Oxygen Isn’t the Only Gas
While oxygen is by far the dominant gas plants release in the light, it’s not the only one. Plants also emit small quantities of volatile organic compounds, many of which are light-dependent. These include:
- Terpenoids: fragrant compounds like pinene (the scent of pine forests) and limonene (citrus smell). These are released more actively in bright light and contribute to the haze sometimes visible over dense forests.
- Green leaf volatiles: the fresh-cut-grass smell released when leaves are damaged, also regulated by light conditions.
- Ethylene: a gas that influences fruit ripening and plant growth. Emission patterns shift depending on the quality of light a plant receives, particularly under shaded canopy conditions.
- Isoprene: released in large quantities by some tree species (oaks, poplars) specifically in response to light and heat. Globally, plants emit hundreds of millions of tons of isoprene per year, enough to affect air quality and cloud formation.
These trace gases are produced in tiny amounts compared to oxygen, but they play outsized roles in atmospheric chemistry and forest ecology. The pine-scented air in a sunlit forest is a direct result of light-driven volatile emissions combining with the steady flow of oxygen from photosynthesis.

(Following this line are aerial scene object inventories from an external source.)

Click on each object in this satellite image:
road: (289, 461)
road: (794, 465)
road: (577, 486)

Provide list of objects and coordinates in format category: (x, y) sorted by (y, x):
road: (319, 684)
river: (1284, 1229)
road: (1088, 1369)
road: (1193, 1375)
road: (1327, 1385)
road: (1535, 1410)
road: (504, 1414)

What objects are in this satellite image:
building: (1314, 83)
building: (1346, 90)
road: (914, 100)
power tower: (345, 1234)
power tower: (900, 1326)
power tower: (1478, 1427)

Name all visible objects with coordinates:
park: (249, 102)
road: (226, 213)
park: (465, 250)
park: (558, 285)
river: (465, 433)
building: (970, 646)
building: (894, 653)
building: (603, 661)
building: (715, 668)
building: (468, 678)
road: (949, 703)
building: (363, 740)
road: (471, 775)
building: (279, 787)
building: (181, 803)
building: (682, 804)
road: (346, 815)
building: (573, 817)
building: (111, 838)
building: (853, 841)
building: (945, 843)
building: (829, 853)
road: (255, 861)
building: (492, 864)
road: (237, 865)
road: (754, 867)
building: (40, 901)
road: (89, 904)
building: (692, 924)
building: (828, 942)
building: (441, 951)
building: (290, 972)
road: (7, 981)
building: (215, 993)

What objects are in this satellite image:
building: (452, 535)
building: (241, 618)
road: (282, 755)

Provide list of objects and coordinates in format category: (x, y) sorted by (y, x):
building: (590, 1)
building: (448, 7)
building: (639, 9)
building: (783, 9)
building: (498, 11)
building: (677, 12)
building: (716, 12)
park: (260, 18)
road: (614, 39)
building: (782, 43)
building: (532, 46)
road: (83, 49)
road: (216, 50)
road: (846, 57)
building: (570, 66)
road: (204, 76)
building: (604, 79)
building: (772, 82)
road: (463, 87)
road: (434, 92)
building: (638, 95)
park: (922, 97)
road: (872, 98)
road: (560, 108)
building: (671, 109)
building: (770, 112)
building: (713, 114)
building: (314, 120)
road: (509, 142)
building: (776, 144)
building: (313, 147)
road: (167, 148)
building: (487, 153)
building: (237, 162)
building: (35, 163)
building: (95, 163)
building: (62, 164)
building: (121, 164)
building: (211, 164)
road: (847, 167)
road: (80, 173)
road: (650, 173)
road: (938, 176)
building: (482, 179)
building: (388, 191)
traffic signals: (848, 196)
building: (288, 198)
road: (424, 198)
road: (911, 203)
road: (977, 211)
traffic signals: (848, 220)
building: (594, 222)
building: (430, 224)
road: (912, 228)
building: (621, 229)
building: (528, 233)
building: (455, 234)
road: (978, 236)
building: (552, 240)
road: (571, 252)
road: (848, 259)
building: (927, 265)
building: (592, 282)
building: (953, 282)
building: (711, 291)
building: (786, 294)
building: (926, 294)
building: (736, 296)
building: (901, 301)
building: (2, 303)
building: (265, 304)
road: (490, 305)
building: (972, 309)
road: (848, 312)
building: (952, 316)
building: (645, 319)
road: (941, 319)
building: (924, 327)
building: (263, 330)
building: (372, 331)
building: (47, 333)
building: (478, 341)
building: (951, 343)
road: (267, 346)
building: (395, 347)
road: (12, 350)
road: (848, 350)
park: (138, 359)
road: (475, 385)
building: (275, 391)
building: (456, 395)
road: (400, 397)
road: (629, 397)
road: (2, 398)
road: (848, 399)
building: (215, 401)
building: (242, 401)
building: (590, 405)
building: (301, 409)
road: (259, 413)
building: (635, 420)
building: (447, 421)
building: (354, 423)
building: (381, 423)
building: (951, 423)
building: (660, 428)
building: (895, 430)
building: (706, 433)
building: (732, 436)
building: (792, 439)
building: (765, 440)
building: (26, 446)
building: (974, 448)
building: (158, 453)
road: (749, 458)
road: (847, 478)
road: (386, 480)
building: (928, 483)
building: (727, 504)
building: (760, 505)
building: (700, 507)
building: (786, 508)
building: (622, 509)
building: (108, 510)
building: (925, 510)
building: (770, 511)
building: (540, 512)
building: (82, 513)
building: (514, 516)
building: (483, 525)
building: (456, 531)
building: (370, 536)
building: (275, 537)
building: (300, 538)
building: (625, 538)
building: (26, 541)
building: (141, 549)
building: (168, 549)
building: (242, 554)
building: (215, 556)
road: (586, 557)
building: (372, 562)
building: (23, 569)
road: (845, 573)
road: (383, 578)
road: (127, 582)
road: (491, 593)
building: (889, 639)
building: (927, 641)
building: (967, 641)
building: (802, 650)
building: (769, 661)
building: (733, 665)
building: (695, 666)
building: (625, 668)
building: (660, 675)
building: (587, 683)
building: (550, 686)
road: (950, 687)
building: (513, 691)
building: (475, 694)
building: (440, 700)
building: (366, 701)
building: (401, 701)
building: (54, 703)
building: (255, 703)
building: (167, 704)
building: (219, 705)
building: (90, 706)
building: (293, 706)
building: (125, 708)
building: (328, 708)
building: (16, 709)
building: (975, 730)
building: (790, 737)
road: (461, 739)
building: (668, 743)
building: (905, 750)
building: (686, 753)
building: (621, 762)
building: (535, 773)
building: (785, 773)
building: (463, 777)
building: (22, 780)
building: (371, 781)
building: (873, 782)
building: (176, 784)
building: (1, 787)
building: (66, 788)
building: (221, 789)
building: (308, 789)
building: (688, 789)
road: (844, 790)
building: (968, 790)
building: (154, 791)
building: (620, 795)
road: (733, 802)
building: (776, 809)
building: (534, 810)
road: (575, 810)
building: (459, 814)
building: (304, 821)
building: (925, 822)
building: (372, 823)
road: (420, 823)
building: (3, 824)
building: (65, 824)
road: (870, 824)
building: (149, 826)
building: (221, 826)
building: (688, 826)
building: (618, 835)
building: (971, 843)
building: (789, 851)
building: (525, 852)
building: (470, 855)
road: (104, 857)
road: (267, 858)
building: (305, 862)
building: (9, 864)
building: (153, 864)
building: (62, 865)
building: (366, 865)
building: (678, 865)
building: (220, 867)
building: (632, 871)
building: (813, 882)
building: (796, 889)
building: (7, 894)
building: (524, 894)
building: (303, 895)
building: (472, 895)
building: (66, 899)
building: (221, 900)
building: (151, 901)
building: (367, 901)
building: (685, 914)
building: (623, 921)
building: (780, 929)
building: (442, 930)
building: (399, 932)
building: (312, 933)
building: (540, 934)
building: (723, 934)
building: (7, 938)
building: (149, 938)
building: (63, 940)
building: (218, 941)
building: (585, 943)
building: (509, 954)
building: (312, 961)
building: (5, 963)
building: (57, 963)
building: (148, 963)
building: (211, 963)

What Happens When the Light Stops
At night, the water-splitting reaction shuts down completely because it requires light energy. Plants stop producing oxygen and continue only their respiration, taking in small amounts of oxygen and releasing carbon dioxide, exactly like animals do around the clock. This is why a plant’s net contribution to atmospheric oxygen depends on the balance between daytime production and nighttime consumption. Over a full 24-hour cycle, healthy plants in adequate light produce significantly more oxygen than they consume, which is why Earth’s atmosphere remains about 21% oxygen.